- _EXERCISE_
Pull every line containing "pixel" from the listing below.

- _GIVEN ENTRIES_
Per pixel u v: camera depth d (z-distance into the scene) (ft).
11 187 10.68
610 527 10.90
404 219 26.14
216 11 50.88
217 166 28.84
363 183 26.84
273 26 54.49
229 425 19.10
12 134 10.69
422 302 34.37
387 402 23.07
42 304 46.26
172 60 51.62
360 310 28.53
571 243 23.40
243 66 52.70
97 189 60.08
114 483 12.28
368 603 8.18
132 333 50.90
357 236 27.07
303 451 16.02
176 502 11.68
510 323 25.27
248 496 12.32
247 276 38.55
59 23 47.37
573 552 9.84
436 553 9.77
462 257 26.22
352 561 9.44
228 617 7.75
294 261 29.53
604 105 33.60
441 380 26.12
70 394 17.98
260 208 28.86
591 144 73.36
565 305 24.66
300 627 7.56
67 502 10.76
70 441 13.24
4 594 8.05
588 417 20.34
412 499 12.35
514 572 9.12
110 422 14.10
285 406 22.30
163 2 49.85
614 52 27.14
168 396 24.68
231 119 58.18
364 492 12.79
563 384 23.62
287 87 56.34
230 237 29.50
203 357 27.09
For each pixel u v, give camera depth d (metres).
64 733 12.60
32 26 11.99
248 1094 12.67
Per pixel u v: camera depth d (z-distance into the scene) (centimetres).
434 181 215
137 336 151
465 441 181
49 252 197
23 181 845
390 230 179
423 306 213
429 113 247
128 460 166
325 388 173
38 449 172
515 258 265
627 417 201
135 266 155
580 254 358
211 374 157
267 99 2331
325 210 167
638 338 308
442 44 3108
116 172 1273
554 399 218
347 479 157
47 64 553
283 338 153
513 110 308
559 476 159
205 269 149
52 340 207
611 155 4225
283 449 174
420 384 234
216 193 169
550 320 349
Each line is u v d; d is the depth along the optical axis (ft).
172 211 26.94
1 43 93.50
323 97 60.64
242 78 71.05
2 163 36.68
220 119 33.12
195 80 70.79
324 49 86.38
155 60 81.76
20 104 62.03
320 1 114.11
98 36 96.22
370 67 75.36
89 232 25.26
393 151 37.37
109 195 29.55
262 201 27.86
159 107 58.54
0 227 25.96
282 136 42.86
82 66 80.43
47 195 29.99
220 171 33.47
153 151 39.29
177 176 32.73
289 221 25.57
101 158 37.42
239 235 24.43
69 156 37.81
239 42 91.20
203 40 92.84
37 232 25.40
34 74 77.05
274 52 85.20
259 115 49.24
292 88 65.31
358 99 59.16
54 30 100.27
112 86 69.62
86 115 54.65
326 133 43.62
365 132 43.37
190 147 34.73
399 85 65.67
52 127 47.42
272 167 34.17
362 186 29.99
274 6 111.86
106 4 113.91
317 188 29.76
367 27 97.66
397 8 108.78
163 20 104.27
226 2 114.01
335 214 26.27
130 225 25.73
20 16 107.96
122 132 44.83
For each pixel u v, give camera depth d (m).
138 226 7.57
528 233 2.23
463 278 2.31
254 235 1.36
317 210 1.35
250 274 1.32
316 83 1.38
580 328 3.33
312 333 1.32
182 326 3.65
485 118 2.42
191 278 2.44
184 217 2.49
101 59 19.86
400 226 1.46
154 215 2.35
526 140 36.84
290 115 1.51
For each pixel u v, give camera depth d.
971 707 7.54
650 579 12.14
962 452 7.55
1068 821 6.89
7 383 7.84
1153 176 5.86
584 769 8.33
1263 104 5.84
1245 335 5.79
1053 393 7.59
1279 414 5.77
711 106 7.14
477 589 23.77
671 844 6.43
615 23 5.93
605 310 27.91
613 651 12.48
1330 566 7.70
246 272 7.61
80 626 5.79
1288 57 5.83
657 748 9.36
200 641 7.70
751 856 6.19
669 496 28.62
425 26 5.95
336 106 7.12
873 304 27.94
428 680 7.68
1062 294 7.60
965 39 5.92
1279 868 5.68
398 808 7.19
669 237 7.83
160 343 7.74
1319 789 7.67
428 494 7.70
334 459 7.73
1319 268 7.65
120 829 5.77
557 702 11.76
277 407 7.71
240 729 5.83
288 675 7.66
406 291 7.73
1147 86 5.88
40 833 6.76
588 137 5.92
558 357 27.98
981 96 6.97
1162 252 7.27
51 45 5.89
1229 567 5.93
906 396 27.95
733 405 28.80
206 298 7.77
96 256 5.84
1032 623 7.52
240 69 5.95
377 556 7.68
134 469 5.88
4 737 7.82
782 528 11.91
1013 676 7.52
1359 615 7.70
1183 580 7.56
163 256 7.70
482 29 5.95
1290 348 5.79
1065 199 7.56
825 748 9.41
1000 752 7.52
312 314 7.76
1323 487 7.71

- _RESPONSE TO THIS EXERCISE_
Per pixel u v: camera depth d (z-distance into the scene) (ft).
For each pixel u v, give camera depth d (metres).
Per pixel u v: camera depth d (z-distance into the scene) (centimetres).
For each pixel u v, give camera depth d (m).
For each pixel u v, give camera depth d.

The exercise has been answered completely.